*** Begin section ***
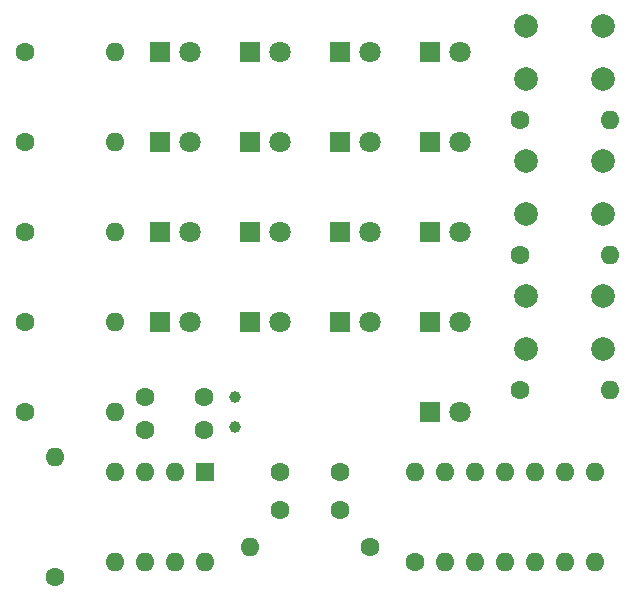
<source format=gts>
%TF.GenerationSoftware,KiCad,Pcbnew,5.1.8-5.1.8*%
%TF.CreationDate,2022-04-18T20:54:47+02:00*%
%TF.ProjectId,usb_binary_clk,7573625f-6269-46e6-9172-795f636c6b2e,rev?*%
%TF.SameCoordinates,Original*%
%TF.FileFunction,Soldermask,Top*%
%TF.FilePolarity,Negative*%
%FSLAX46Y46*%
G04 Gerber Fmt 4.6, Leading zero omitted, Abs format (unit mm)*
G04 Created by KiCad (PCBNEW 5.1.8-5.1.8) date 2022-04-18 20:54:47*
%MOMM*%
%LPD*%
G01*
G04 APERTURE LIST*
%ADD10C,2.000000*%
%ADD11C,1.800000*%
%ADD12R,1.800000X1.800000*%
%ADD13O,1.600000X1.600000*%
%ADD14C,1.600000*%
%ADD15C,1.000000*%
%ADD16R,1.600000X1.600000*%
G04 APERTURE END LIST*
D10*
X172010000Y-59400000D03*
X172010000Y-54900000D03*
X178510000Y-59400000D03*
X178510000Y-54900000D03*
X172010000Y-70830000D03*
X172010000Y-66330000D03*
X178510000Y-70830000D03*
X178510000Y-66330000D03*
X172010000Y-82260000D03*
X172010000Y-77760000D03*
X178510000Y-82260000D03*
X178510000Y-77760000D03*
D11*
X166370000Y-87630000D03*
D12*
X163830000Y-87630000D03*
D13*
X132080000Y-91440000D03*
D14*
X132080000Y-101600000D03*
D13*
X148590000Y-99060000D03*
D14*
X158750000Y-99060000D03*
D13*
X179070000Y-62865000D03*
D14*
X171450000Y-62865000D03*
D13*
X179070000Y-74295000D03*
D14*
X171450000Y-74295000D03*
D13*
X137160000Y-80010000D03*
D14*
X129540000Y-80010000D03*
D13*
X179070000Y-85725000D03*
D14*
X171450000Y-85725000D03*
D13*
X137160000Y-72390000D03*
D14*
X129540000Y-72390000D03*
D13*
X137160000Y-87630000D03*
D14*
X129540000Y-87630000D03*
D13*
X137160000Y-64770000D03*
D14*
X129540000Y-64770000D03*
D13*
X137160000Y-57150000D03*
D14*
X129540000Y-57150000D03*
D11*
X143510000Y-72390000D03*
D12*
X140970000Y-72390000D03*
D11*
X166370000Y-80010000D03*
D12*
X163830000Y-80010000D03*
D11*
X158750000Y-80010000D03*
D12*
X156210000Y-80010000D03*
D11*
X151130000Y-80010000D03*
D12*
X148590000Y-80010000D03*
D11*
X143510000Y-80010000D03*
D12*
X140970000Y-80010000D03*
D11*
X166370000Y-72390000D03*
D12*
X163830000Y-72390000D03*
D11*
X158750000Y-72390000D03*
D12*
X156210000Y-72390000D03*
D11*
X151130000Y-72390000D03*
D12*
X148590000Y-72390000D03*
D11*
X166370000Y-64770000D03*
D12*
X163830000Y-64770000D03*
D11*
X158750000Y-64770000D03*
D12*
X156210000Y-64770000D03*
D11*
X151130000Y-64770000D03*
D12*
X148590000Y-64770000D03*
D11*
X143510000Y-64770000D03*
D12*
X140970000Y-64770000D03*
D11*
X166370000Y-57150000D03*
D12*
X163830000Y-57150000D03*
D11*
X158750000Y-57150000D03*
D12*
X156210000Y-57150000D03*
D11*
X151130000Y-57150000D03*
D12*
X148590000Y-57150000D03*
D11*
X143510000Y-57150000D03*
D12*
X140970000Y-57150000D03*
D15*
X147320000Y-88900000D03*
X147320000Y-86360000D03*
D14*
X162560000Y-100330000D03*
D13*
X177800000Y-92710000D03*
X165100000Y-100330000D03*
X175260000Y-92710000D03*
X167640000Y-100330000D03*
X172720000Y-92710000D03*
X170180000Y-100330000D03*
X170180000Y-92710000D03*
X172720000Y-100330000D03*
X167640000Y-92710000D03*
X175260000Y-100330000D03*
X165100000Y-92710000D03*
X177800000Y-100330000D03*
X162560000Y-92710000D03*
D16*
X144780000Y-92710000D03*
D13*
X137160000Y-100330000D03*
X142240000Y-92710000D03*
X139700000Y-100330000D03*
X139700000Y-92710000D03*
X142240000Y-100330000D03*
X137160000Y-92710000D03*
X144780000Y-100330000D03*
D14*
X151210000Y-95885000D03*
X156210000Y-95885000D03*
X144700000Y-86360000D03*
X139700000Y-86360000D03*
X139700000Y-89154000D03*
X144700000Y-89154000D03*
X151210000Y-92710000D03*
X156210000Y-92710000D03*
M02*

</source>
*** End section ***
Directive: Would you please copy the listing exactly, omitting every picture?

Answer to the exercise:
<source format=gts>
%TF.GenerationSoftware,KiCad,Pcbnew,5.1.8-5.1.8*%
%TF.CreationDate,2022-04-18T20:54:47+02:00*%
%TF.ProjectId,usb_binary_clk,7573625f-6269-46e6-9172-795f636c6b2e,rev?*%
%TF.SameCoordinates,Original*%
%TF.FileFunction,Soldermask,Top*%
%TF.FilePolarity,Negative*%
%FSLAX46Y46*%
G04 Gerber Fmt 4.6, Leading zero omitted, Abs format (unit mm)*
G04 Created by KiCad (PCBNEW 5.1.8-5.1.8) date 2022-04-18 20:54:47*
%MOMM*%
%LPD*%
G01*
G04 APERTURE LIST*
%ADD10C,2.000000*%
%ADD11C,1.800000*%
%ADD12R,1.800000X1.800000*%
%ADD13O,1.600000X1.600000*%
%ADD14C,1.600000*%
%ADD15C,1.000000*%
%ADD16R,1.600000X1.600000*%
G04 APERTURE END LIST*
D10*
X172010000Y-59400000D03*
X172010000Y-54900000D03*
X178510000Y-59400000D03*
X178510000Y-54900000D03*
X172010000Y-70830000D03*
X172010000Y-66330000D03*
X178510000Y-70830000D03*
X178510000Y-66330000D03*
X172010000Y-82260000D03*
X172010000Y-77760000D03*
X178510000Y-82260000D03*
X178510000Y-77760000D03*
D11*
X166370000Y-87630000D03*
D12*
X163830000Y-87630000D03*
D13*
X132080000Y-91440000D03*
D14*
X132080000Y-101600000D03*
D13*
X148590000Y-99060000D03*
D14*
X158750000Y-99060000D03*
D13*
X179070000Y-62865000D03*
D14*
X171450000Y-62865000D03*
D13*
X179070000Y-74295000D03*
D14*
X171450000Y-74295000D03*
D13*
X137160000Y-80010000D03*
D14*
X129540000Y-80010000D03*
D13*
X179070000Y-85725000D03*
D14*
X171450000Y-85725000D03*
D13*
X137160000Y-72390000D03*
D14*
X129540000Y-72390000D03*
D13*
X137160000Y-87630000D03*
D14*
X129540000Y-87630000D03*
D13*
X137160000Y-64770000D03*
D14*
X129540000Y-64770000D03*
D13*
X137160000Y-57150000D03*
D14*
X129540000Y-57150000D03*
D11*
X143510000Y-72390000D03*
D12*
X140970000Y-72390000D03*
D11*
X166370000Y-80010000D03*
D12*
X163830000Y-80010000D03*
D11*
X158750000Y-80010000D03*
D12*
X156210000Y-80010000D03*
D11*
X151130000Y-80010000D03*
D12*
X148590000Y-80010000D03*
D11*
X143510000Y-80010000D03*
D12*
X140970000Y-80010000D03*
D11*
X166370000Y-72390000D03*
D12*
X163830000Y-72390000D03*
D11*
X158750000Y-72390000D03*
D12*
X156210000Y-72390000D03*
D11*
X151130000Y-72390000D03*
D12*
X148590000Y-72390000D03*
D11*
X166370000Y-64770000D03*
D12*
X163830000Y-64770000D03*
D11*
X158750000Y-64770000D03*
D12*
X156210000Y-64770000D03*
D11*
X151130000Y-64770000D03*
D12*
X148590000Y-64770000D03*
D11*
X143510000Y-64770000D03*
D12*
X140970000Y-64770000D03*
D11*
X166370000Y-57150000D03*
D12*
X163830000Y-57150000D03*
D11*
X158750000Y-57150000D03*
D12*
X156210000Y-57150000D03*
D11*
X151130000Y-57150000D03*
D12*
X148590000Y-57150000D03*
D11*
X143510000Y-57150000D03*
D12*
X140970000Y-57150000D03*
D15*
X147320000Y-88900000D03*
X147320000Y-86360000D03*
D14*
X162560000Y-100330000D03*
D13*
X177800000Y-92710000D03*
X165100000Y-100330000D03*
X175260000Y-92710000D03*
X167640000Y-100330000D03*
X172720000Y-92710000D03*
X170180000Y-100330000D03*
X170180000Y-92710000D03*
X172720000Y-100330000D03*
X167640000Y-92710000D03*
X175260000Y-100330000D03*
X165100000Y-92710000D03*
X177800000Y-100330000D03*
X162560000Y-92710000D03*
D16*
X144780000Y-92710000D03*
D13*
X137160000Y-100330000D03*
X142240000Y-92710000D03*
X139700000Y-100330000D03*
X139700000Y-92710000D03*
X142240000Y-100330000D03*
X137160000Y-92710000D03*
X144780000Y-100330000D03*
D14*
X151210000Y-95885000D03*
X156210000Y-95885000D03*
X144700000Y-86360000D03*
X139700000Y-86360000D03*
X139700000Y-89154000D03*
X144700000Y-89154000D03*
X151210000Y-92710000D03*
X156210000Y-92710000D03*
M02*

</source>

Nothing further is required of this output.